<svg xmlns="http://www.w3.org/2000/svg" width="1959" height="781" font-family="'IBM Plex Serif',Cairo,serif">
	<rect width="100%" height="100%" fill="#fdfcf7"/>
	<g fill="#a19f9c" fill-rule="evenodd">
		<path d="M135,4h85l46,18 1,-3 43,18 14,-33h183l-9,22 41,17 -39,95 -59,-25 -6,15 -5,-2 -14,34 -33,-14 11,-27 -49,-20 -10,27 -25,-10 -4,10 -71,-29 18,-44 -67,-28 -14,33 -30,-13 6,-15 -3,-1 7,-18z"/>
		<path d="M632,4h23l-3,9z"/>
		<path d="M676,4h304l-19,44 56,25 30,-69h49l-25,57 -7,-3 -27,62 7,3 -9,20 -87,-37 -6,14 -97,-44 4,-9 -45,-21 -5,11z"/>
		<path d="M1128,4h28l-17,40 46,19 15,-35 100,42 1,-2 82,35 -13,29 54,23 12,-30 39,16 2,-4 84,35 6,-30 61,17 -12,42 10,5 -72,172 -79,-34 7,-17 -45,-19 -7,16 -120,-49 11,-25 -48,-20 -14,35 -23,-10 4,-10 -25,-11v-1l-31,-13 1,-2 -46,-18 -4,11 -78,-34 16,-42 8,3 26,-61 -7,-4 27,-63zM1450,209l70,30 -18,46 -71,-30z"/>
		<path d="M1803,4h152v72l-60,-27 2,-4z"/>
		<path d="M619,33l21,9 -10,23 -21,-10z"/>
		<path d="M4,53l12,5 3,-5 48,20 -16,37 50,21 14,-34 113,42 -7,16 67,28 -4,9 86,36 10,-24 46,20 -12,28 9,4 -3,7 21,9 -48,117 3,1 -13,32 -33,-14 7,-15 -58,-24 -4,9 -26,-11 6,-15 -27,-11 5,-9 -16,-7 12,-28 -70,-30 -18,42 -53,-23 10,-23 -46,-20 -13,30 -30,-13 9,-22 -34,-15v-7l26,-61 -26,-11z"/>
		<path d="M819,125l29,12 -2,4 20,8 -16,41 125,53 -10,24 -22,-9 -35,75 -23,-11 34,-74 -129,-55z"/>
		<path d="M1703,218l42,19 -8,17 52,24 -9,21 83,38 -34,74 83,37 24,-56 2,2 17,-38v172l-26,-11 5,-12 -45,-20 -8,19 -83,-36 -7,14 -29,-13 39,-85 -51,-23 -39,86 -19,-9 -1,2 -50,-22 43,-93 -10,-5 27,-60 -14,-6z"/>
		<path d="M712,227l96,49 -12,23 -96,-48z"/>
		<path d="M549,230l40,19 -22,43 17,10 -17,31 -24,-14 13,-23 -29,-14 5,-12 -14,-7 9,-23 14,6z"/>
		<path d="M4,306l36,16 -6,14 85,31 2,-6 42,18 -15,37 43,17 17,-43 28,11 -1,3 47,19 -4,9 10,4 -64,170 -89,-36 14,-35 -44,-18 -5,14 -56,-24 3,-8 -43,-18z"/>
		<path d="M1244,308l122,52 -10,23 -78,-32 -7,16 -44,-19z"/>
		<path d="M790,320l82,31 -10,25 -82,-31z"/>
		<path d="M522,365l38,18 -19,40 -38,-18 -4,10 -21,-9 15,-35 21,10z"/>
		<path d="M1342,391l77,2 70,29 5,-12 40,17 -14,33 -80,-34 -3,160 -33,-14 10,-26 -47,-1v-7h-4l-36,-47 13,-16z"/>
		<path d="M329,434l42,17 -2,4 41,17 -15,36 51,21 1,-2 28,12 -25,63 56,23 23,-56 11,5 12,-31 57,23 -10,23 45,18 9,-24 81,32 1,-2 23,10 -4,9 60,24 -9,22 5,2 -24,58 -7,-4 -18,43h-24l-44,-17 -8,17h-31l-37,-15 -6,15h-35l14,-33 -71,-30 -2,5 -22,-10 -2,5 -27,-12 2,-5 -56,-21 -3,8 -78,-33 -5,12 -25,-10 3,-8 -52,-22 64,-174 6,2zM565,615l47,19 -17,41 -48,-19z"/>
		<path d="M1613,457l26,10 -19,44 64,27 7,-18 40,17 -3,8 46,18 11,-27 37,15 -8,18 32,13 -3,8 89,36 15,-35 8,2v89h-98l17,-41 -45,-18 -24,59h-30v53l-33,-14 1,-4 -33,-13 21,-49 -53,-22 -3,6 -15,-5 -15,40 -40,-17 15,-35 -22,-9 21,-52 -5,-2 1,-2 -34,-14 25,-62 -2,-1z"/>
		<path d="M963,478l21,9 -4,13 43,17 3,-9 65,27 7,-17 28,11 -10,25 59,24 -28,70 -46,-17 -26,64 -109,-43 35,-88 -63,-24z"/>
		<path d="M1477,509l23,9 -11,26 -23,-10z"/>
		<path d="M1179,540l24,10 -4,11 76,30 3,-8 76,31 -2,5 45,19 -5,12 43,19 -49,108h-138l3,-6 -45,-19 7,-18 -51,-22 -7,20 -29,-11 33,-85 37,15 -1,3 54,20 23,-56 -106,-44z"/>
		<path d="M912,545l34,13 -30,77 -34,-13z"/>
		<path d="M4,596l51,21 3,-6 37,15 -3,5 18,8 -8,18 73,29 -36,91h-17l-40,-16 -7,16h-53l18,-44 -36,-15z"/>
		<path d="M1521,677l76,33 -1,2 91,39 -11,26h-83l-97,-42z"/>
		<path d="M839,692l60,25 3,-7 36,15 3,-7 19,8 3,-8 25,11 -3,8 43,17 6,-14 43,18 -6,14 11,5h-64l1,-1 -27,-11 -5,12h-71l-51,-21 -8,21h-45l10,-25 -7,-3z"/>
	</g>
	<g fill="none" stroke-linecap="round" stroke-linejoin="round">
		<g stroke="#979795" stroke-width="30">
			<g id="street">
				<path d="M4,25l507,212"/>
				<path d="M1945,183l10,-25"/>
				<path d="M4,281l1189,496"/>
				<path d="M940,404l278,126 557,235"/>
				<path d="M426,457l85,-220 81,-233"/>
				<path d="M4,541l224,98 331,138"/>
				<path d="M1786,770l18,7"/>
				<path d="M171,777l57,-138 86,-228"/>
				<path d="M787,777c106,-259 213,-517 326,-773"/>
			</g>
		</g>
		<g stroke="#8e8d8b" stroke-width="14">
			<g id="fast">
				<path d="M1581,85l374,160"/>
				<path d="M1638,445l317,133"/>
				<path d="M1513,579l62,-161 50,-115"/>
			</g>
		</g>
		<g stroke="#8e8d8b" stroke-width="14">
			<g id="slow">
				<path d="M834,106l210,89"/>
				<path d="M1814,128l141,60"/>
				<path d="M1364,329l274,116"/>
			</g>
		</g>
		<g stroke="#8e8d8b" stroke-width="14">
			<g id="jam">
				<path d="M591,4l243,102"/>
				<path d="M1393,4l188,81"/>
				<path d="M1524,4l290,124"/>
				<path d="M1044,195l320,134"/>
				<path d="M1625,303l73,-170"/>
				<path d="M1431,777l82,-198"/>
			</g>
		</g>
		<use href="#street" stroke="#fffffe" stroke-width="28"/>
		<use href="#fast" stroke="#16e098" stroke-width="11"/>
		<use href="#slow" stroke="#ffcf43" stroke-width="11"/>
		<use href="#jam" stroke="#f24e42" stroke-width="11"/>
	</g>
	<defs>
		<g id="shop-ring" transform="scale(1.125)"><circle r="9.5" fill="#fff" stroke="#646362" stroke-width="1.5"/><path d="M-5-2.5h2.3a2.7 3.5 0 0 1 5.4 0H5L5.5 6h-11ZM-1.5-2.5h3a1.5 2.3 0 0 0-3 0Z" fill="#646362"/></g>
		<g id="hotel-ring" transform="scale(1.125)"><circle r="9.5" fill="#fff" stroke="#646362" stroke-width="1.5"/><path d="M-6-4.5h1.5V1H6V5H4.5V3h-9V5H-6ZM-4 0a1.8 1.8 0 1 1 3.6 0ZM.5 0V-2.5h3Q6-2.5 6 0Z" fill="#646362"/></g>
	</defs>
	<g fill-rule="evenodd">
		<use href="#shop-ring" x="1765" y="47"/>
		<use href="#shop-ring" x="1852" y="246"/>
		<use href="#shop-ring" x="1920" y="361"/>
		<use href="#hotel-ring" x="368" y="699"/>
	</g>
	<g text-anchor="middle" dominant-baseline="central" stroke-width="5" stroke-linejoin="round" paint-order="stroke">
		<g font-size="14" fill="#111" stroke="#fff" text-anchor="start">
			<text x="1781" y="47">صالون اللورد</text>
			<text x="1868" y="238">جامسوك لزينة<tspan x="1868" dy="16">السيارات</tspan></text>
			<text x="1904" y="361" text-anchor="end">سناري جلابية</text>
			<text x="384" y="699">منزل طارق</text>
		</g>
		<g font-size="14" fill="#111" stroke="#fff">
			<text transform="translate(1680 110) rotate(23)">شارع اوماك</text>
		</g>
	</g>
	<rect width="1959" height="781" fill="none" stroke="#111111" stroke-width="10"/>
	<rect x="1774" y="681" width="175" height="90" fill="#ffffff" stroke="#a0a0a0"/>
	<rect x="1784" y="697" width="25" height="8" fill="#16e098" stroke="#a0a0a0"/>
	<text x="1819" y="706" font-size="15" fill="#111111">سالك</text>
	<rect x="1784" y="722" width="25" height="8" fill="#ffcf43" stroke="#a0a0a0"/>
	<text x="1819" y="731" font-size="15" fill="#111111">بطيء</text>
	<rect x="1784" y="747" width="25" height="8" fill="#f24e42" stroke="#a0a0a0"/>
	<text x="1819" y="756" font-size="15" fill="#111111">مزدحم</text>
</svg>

+++++

-- Problem to work on --
Wherever the string "round" appears in the entries, copy that line.

-- Problem solution --
	<g fill="none" stroke-linecap="round" stroke-linejoin="round">
	<g text-anchor="middle" dominant-baseline="central" stroke-width="5" stroke-linejoin="round" paint-order="stroke">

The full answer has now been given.